It was political change in the Maldives that prompted Prime Minister Narendra Modi to make his first visit to the Indian Ocean archipelago last weekend.

The Maldives was the only member of the South Asian Association for Regional Cooperation (SAARC) that Modi had yet to set foot in after more than four years in power. New Delhi’s relations with Male had steadily deteriorated, as China cultivated ties with Abdulla Yameen, the strongman president who many believed was in Beijing’s pocket. Chinese firms poured money into infrastructure projects, including an US$830 million upgrade of the airport and a US$400 million bridge linking the airport with the capital. Simultaneously, the Maldives had squeezed out Indian firms and workers from the country. Then, in elections in September, Yameen lost to a consensus opposition candidate, Ibrahim Mohamed Solih – and for his inauguration, Modi finally decided to visit.

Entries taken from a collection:
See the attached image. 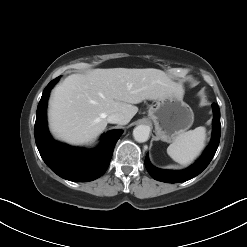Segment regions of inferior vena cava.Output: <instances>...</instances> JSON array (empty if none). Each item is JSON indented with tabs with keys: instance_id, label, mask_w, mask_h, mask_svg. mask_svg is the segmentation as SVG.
<instances>
[{
	"instance_id": "602c4592",
	"label": "inferior vena cava",
	"mask_w": 247,
	"mask_h": 247,
	"mask_svg": "<svg viewBox=\"0 0 247 247\" xmlns=\"http://www.w3.org/2000/svg\"><path fill=\"white\" fill-rule=\"evenodd\" d=\"M107 121L113 124H126L127 119L121 113H113L107 117Z\"/></svg>"
}]
</instances>
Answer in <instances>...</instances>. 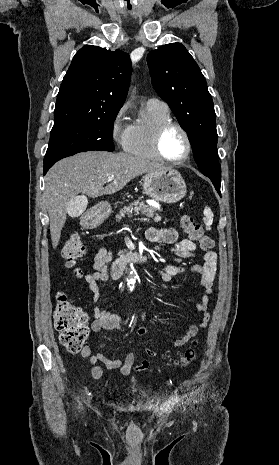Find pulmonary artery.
<instances>
[{
    "label": "pulmonary artery",
    "mask_w": 279,
    "mask_h": 465,
    "mask_svg": "<svg viewBox=\"0 0 279 465\" xmlns=\"http://www.w3.org/2000/svg\"><path fill=\"white\" fill-rule=\"evenodd\" d=\"M147 103H148V104H161V105L167 106L165 102H163V101H161V100H159V99H157V98H150V99L147 101Z\"/></svg>",
    "instance_id": "pulmonary-artery-1"
}]
</instances>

- **Written exercise 1**:
Answer the following questions using the passage about Modi's visit to the Maldives.
(a) What was the cost of the airport upgrade undertaken by Chinese firms?
(b) Whom did Yameen lose to in the September elections?
(c) For what occasion did Modi finally decide to visit?
- **Written exercise 2**:
Determine whether each statement agrees with the passage about Modi's visit to the Maldives, and quote the words that decide it.
(a) The bridge financed by Chinese firms connects the airport with the capital.
(b) Modi had visited the Maldives before this trip.
(c) The Maldives had welcomed additional Indian firms and workers.
- **Written exercise 3**:
Transcribe the passage about Modi's visit to the Maldives, starting at "The Maldives was" and ending at "decided to visit.".

- **Full output 1**:
(a) US$830 million.
(b) Ibrahim Mohamed Solih.
(c) Solih's inauguration.

- **Full output 2**:
(a) Yes: "a US$400 million bridge linking the airport with the capital"
(b) No: "to make his first visit to the Indian Ocean archipelago last weekend"
(c) No: "the Maldives had squeezed out Indian firms and workers from the country"

- **Full output 3**:
The Maldives was the only member of the South Asian Association for Regional Cooperation (SAARC) that Modi had yet to set foot in after more than four years in power. New Delhi’s relations with Male had steadily deteriorated, as China cultivated ties with Abdulla Yameen, the strongman president who many believed was in Beijing’s pocket. Chinese firms poured money into infrastructure projects, including an US$830 million upgrade of the airport and a US$400 million bridge linking the airport with the capital. Simultaneously, the Maldives had squeezed out Indian firms and workers from the country. Then, in elections in September, Yameen lost to a consensus opposition candidate, Ibrahim Mohamed Solih – and for his inauguration, Modi finally decided to visit.